Tagsüber hatte Grumbach genug zu arbeiten, und da war es ihm doch am liebsten, wenn er die Abende in seinem Heim verbringen konnte, das ihm Frau Violet mit aller Umsicht, mit Takt und Geschmack ganz in seinem Sinne eingerichtet hatte. Einmal in der Woche besuchte er seinen Klub, das war er sich schuldig; und für einen Abend in der Woche hatte er eine Loge in der Oper, das war er Frau Violet schuldig. Sonst aber blieben sie fein zu Hause, wo es nach seiner Auffassung doch am schönsten war.

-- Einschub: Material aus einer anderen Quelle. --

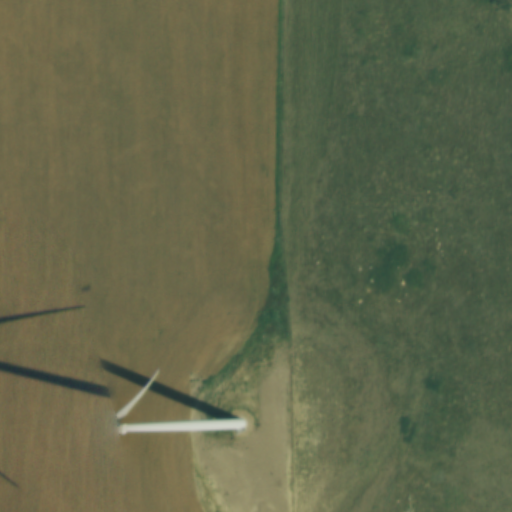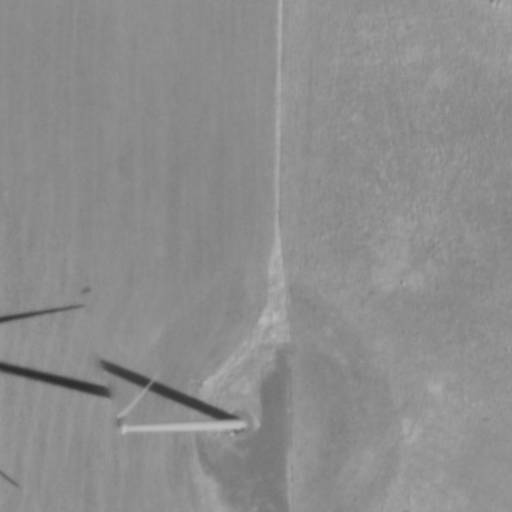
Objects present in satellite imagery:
wind turbine: (224, 426)
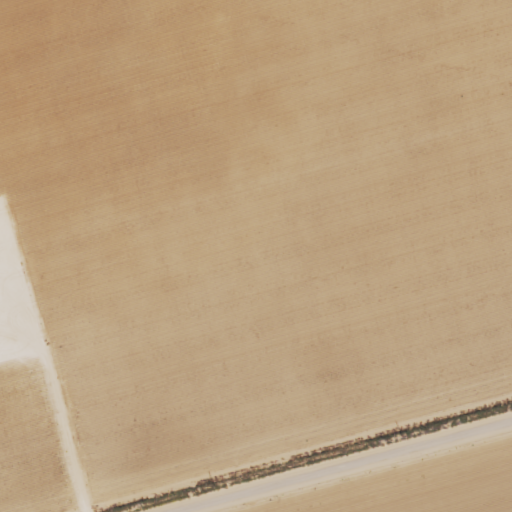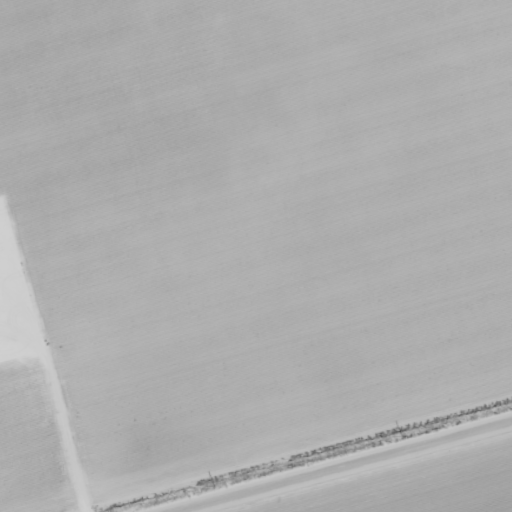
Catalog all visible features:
road: (337, 466)
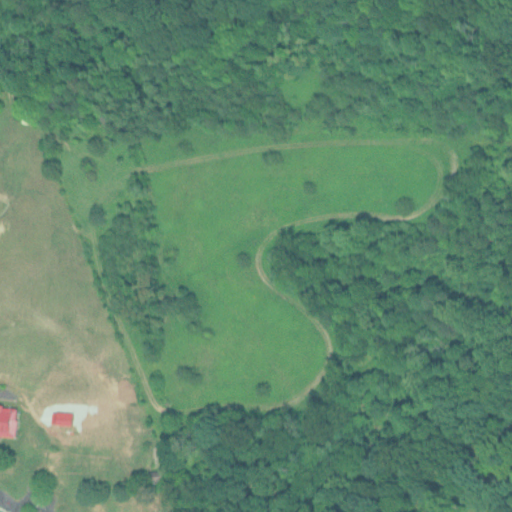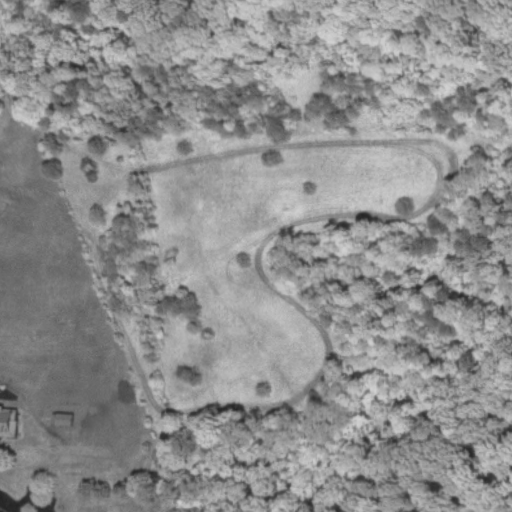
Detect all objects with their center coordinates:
building: (8, 418)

Gäste sahen sie selten bei sich. Dagobert Trostler, der gediente Lebemann, der im ruhigen Genusse seiner Renten jetzt nur noch seinen Liebhabereien lebte, der zählte kaum mit. Er konnte kommen und gehen, wann er wollte. Man war auf den alten Freund des Hauses immer vorbereitet, und er gehörte sozusagen zum Hause. Seine großen Passionen wurden ja vielfach belächelt, aber er war zu sehr Philosoph, um sich das sonderlich anfechten zu lassen.

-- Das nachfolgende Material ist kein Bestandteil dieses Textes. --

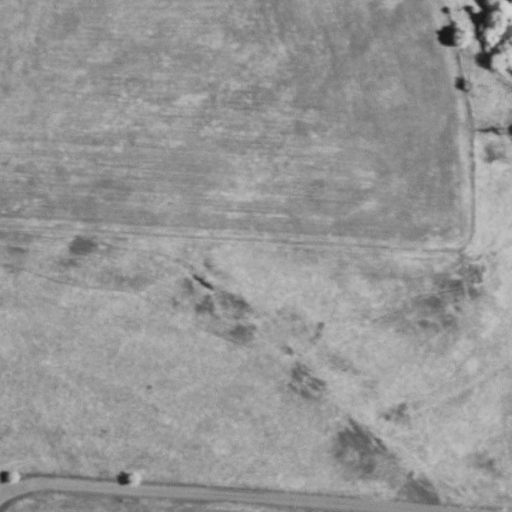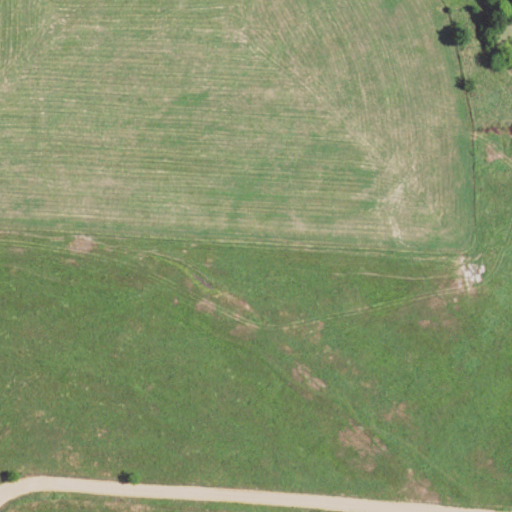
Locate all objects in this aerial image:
road: (212, 493)
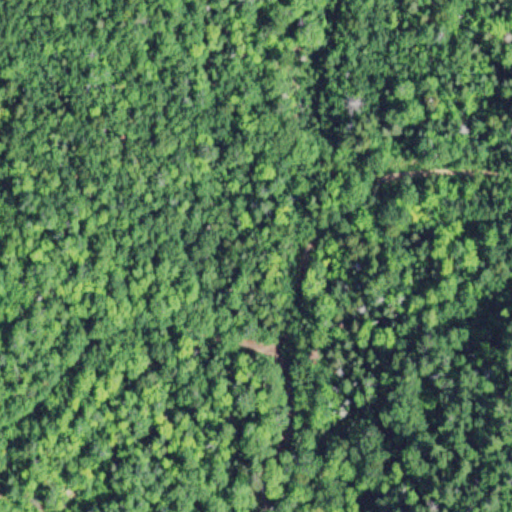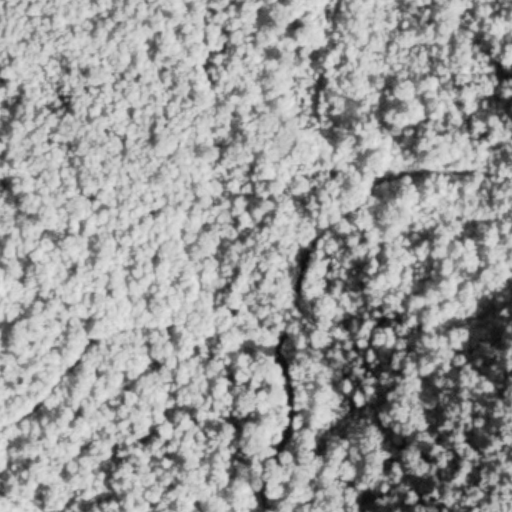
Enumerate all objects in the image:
road: (201, 337)
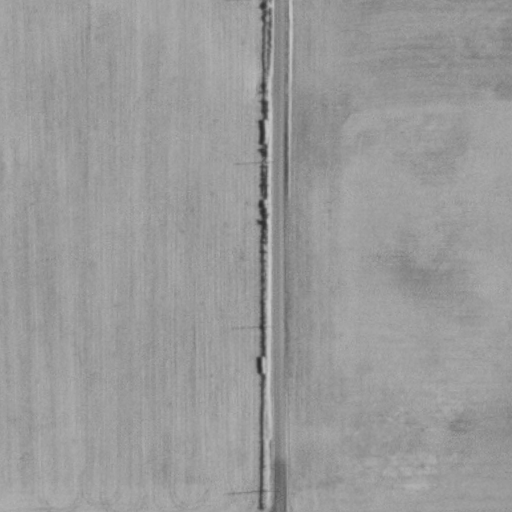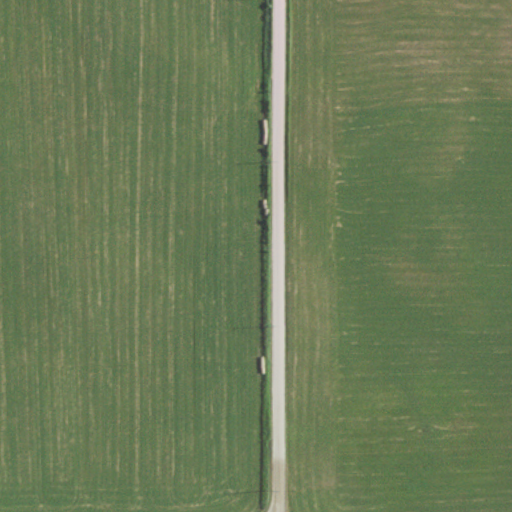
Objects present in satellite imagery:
road: (278, 256)
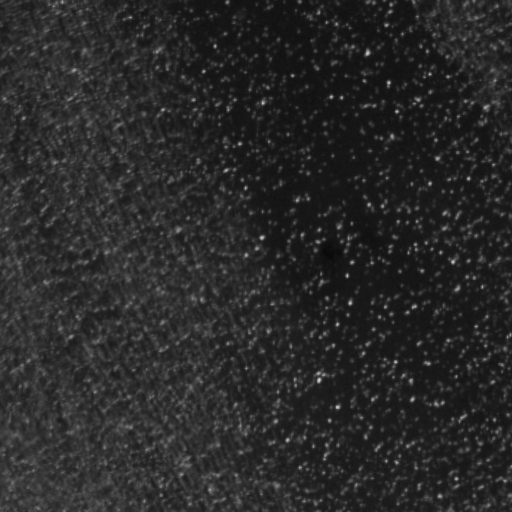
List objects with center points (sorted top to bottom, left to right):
wastewater plant: (255, 255)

Für Grumbachs war er geradezu unentbehrlich geworden, schon durch die Macht der Gewohnheit; aber auch sonst. Er war ein treuer und sorglicher Freund, auf den man sich in allen Lebenslagen unbedingt verlassen kannte. Er war aber auch der Mittler für die Außenwelt; er brachte die Neuigkeiten des Tages ins Haus, sorgte dafür, daß man in Sachen der Kunst aus dem laufenden blieb und wußte in einemfort allerlei Räuberromane und Kriminalgeschichten zu erzählen, bei denen man sich auch ganz gut unterhalten konnte.
Dieses Idyll hatte aber nun ein Ende gefunden, und Grumbachs wurden mit einem Male hineingerissen in den Wirbel des gesellschaftlichen Lebens der Reichshaupt- und Residenzstadt, sehr gegen die Neigung des Mannes, nicht so auch gegen die von Frau Violet, die da fand, daß sie nun erst die Rolle spiele, die ihr eigentlich und von Rechts wegen schon lange gebührt hätte.

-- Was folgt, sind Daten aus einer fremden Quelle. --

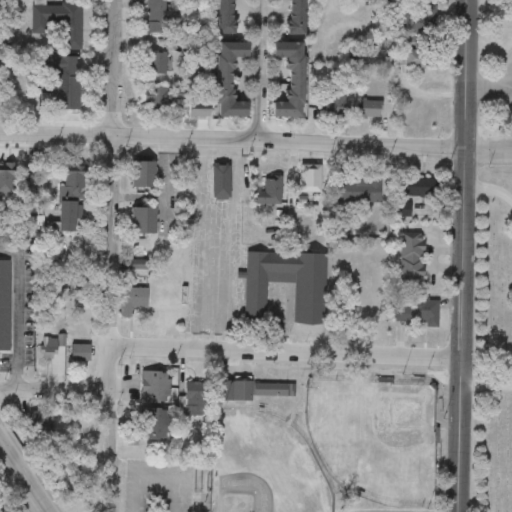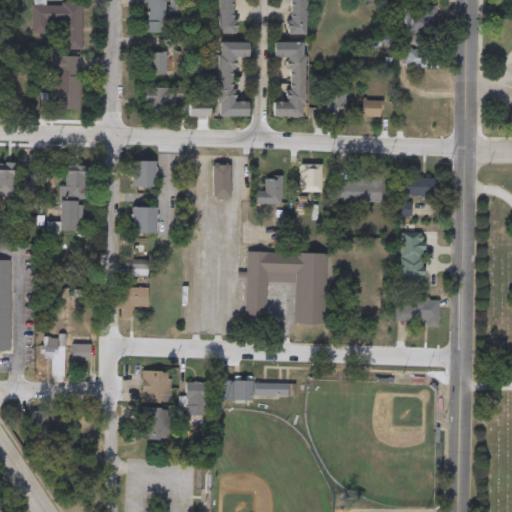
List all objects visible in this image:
building: (183, 5)
building: (185, 6)
building: (156, 15)
building: (158, 16)
building: (224, 16)
building: (229, 17)
building: (295, 17)
building: (421, 17)
building: (300, 18)
building: (58, 19)
building: (423, 19)
building: (61, 22)
building: (422, 54)
building: (424, 57)
building: (156, 61)
building: (158, 63)
road: (259, 69)
building: (228, 77)
building: (290, 79)
building: (233, 80)
building: (295, 81)
building: (65, 82)
building: (16, 84)
building: (67, 84)
building: (18, 87)
road: (488, 89)
building: (162, 96)
building: (165, 98)
building: (200, 105)
building: (335, 106)
building: (371, 107)
building: (202, 108)
building: (338, 108)
building: (373, 110)
road: (256, 138)
building: (143, 172)
building: (146, 174)
building: (310, 177)
building: (313, 179)
building: (221, 180)
building: (224, 182)
building: (8, 183)
building: (9, 183)
building: (76, 183)
building: (79, 185)
building: (422, 185)
road: (488, 186)
building: (424, 188)
building: (272, 189)
building: (359, 189)
building: (361, 191)
building: (275, 192)
building: (67, 214)
building: (31, 217)
building: (32, 217)
building: (71, 217)
road: (220, 217)
building: (144, 219)
building: (146, 222)
road: (107, 255)
building: (412, 256)
road: (460, 256)
building: (414, 259)
building: (140, 266)
building: (141, 270)
building: (286, 281)
road: (219, 285)
building: (288, 285)
building: (134, 298)
building: (135, 301)
building: (4, 302)
building: (5, 306)
road: (20, 308)
building: (420, 312)
building: (421, 313)
park: (494, 346)
building: (50, 352)
building: (51, 353)
building: (82, 353)
building: (82, 353)
road: (282, 353)
road: (485, 377)
building: (153, 383)
road: (54, 386)
building: (247, 386)
building: (156, 387)
building: (252, 391)
building: (194, 396)
building: (197, 399)
building: (153, 420)
building: (36, 421)
building: (40, 424)
building: (157, 425)
park: (376, 437)
park: (306, 449)
road: (142, 465)
park: (264, 465)
road: (20, 477)
parking lot: (157, 484)
road: (137, 488)
road: (174, 488)
parking lot: (383, 511)
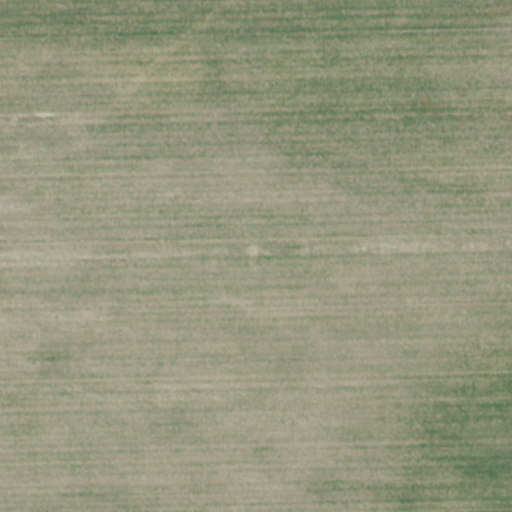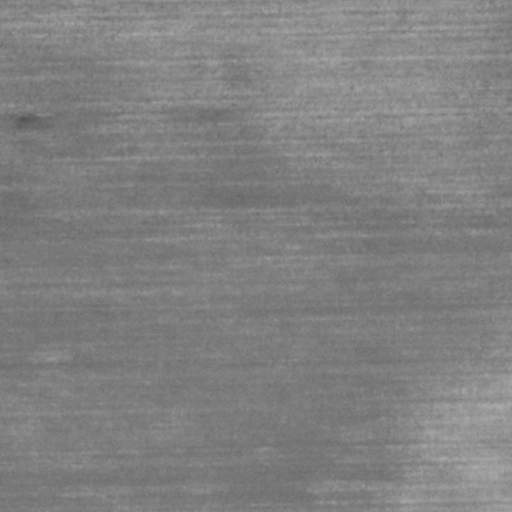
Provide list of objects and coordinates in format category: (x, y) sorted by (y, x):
crop: (256, 256)
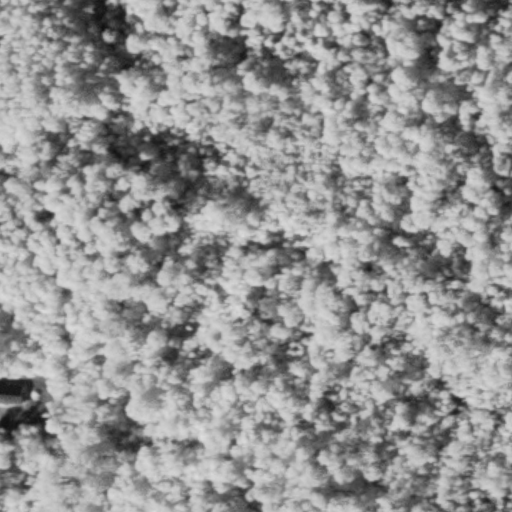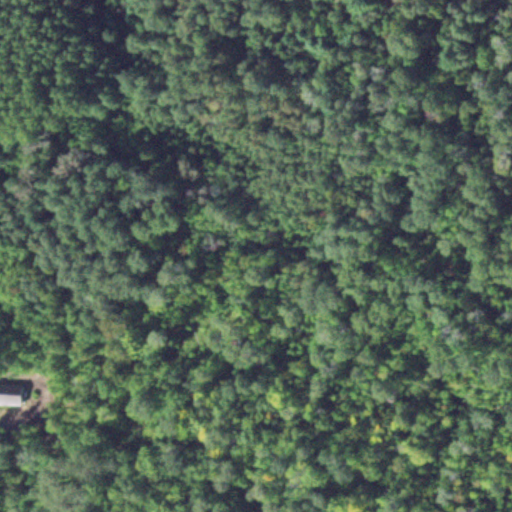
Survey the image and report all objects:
building: (12, 391)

Das war so gekommen: Freiherr Friedrich von Eichstedt, der Chef der altberühmten Firma Eichstedt & Rausch, war der eigentliche Begründer des Klubs der Industriellen gewesen und dessen alljährlich neugewählter Präsident durch volle zehn Jahre. Als die zehn Jahre um waren, wurde das Jubiläum unter großartigen Ovationen gefeiert. Es gab ein denkwürdiges Bankett, zu dem auch die Damen der Mitglieder eingeladen waren, – die Toilette von Frau Violet war sehenswert. Die große Überraschung für den Präsidenten war die feierliche Enthüllung seines von Leopold Horowitz für den Sitzungssaal gemalten Porträts. Er hatte dem Künstler natürlich dazu gesessen. Es wurden prachtvolle Reden gehalten, und alles war sehr schön. Nur eines schien bedauerlich. Der Präsident wollte nicht mehr. Er hatte genug; er wollte durchaus und durchaus nicht mehr. Er habe seinen Dienst zehn Jahre gemacht, nun solle ein anderer 'ran.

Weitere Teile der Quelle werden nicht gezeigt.